[Records from a data collection]

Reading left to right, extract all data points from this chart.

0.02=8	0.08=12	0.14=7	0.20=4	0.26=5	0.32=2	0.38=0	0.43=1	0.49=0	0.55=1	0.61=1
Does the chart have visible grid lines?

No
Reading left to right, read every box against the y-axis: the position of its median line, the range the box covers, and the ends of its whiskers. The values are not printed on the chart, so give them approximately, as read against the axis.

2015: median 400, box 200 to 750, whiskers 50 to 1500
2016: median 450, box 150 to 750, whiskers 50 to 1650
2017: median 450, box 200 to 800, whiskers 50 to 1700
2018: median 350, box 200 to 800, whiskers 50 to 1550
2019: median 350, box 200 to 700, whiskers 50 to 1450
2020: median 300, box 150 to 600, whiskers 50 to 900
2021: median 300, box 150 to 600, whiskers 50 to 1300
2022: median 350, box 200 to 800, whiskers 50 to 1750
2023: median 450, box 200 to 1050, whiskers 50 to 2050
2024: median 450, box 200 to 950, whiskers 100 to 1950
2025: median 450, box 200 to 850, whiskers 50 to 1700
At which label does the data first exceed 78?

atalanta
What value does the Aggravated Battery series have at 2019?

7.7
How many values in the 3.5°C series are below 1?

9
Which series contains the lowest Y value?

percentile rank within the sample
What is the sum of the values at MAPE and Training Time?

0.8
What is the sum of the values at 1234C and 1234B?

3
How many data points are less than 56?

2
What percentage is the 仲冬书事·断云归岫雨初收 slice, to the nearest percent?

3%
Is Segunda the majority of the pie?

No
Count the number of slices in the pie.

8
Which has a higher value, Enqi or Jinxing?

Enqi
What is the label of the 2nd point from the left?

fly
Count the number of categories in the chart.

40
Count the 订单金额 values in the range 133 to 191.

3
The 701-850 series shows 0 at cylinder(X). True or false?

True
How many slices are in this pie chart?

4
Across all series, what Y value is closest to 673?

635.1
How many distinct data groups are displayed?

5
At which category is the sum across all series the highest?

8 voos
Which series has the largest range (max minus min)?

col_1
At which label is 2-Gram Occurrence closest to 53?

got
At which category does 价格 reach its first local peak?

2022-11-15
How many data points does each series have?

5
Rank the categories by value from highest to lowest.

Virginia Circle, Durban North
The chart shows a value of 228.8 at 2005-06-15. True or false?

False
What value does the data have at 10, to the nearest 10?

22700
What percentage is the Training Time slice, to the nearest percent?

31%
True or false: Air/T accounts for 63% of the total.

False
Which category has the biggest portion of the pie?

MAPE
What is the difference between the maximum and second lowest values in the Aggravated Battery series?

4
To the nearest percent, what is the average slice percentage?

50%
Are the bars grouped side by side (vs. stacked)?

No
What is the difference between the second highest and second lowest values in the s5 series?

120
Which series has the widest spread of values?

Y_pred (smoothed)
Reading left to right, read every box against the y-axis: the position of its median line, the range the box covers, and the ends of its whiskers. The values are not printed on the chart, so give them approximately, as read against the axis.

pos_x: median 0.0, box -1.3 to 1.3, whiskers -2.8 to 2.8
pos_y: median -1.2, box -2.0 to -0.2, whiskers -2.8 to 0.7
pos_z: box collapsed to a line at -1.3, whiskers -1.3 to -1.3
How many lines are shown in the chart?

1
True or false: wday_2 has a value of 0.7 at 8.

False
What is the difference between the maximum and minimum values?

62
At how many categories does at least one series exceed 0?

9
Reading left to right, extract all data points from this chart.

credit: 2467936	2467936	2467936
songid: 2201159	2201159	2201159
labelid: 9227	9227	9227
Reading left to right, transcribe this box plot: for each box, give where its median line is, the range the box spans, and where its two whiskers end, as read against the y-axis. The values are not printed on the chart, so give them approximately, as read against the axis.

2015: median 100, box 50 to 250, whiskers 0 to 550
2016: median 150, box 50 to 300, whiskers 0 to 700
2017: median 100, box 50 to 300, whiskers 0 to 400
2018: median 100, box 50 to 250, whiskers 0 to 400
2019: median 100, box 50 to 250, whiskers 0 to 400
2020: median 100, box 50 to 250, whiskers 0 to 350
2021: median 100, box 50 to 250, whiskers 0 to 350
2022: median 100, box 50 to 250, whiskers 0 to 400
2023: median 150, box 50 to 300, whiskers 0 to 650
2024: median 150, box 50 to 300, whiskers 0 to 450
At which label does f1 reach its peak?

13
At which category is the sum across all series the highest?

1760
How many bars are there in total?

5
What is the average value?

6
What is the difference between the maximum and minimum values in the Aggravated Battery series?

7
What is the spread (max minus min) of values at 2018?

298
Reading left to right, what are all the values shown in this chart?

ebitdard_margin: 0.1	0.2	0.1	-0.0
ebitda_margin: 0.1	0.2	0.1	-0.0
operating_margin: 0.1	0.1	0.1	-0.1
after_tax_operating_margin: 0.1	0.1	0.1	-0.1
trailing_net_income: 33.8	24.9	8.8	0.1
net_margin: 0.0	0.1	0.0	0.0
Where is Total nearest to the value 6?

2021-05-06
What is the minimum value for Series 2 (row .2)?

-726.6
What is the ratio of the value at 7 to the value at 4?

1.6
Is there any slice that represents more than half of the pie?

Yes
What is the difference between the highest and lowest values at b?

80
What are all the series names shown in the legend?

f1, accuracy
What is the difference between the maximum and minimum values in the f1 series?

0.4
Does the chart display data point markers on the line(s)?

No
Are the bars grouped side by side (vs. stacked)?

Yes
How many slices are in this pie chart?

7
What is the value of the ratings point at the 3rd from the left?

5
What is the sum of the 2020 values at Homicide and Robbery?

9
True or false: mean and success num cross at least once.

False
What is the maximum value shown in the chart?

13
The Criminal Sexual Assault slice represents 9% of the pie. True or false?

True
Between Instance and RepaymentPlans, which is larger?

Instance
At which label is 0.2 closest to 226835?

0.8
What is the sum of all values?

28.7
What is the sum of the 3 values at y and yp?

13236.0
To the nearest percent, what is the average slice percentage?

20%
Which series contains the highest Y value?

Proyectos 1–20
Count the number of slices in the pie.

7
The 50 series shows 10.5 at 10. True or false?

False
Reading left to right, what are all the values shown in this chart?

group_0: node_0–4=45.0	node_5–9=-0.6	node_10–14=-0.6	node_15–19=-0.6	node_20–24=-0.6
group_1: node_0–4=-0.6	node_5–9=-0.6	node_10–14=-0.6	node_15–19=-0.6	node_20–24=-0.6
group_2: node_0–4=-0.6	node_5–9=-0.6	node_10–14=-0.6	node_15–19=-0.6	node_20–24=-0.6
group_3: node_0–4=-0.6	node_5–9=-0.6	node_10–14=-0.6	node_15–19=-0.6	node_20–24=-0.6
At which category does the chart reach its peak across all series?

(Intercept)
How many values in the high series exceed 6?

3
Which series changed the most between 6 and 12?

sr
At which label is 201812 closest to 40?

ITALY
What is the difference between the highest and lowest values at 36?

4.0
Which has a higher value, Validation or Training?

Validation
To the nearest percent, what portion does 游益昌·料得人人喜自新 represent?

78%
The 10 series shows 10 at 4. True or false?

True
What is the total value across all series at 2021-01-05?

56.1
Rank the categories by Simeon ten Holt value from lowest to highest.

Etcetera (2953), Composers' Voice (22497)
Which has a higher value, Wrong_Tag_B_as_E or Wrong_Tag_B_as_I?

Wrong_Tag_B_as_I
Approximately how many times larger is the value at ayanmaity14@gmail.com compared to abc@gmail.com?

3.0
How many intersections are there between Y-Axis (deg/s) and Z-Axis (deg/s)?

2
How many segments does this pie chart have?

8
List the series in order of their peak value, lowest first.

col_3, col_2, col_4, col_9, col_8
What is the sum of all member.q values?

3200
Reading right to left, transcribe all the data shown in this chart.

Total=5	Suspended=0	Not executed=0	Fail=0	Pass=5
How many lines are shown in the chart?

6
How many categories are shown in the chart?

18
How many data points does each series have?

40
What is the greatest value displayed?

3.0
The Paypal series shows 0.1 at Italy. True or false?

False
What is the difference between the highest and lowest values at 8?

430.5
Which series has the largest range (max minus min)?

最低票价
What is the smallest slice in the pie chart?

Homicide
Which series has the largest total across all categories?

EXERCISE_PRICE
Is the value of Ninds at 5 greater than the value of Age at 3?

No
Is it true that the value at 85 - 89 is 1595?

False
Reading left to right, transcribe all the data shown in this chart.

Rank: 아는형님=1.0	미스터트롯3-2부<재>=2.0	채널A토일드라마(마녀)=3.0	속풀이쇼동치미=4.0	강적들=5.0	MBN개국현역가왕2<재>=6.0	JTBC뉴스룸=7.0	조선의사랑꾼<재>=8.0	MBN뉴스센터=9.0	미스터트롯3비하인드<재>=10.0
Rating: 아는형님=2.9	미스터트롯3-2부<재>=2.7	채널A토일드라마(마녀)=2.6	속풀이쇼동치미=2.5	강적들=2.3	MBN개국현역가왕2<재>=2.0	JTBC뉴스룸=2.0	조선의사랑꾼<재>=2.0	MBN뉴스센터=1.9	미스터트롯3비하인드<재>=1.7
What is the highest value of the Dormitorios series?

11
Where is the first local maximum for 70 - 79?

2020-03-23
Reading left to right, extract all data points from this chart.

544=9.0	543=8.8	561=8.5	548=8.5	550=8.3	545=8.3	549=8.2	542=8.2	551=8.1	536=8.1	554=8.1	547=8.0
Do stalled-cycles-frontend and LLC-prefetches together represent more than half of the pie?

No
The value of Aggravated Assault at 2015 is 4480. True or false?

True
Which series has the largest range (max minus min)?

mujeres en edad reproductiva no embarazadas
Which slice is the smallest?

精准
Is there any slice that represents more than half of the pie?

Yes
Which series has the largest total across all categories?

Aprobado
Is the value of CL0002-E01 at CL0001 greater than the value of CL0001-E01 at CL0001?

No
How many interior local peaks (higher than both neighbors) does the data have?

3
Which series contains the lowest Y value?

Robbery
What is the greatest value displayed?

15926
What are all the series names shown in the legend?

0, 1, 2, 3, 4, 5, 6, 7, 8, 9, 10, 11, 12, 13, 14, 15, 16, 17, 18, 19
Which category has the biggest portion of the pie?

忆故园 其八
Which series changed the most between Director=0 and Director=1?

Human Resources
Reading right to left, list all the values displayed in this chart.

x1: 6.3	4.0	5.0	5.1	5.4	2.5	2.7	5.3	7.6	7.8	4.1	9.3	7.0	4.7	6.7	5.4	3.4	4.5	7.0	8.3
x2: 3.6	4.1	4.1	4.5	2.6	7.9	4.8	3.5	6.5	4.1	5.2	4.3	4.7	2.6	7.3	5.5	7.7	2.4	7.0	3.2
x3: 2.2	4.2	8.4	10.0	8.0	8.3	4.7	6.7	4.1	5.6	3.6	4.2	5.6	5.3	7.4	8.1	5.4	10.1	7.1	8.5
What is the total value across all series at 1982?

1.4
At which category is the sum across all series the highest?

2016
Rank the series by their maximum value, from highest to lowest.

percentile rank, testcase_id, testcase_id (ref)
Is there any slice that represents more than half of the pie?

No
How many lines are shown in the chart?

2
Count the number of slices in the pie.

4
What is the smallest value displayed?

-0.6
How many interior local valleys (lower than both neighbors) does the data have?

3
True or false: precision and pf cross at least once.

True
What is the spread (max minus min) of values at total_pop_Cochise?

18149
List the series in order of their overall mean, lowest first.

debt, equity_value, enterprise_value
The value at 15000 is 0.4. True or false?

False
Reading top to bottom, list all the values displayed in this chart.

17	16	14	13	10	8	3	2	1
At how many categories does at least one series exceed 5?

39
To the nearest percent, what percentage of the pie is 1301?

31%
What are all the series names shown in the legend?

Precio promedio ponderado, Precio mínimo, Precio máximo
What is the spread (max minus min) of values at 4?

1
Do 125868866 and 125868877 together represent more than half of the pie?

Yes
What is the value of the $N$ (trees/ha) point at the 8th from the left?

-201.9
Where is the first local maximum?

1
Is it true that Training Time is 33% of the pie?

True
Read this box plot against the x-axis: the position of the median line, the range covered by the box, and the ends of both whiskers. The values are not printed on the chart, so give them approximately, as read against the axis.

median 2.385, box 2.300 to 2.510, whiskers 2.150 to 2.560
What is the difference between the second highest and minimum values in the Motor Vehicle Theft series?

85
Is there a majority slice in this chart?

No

> **What the task requires**
Count the lines in the material above that contain the string "Validation", treating uppercase and lowercase as different, and give only that number.

> **Solution to the problem**
2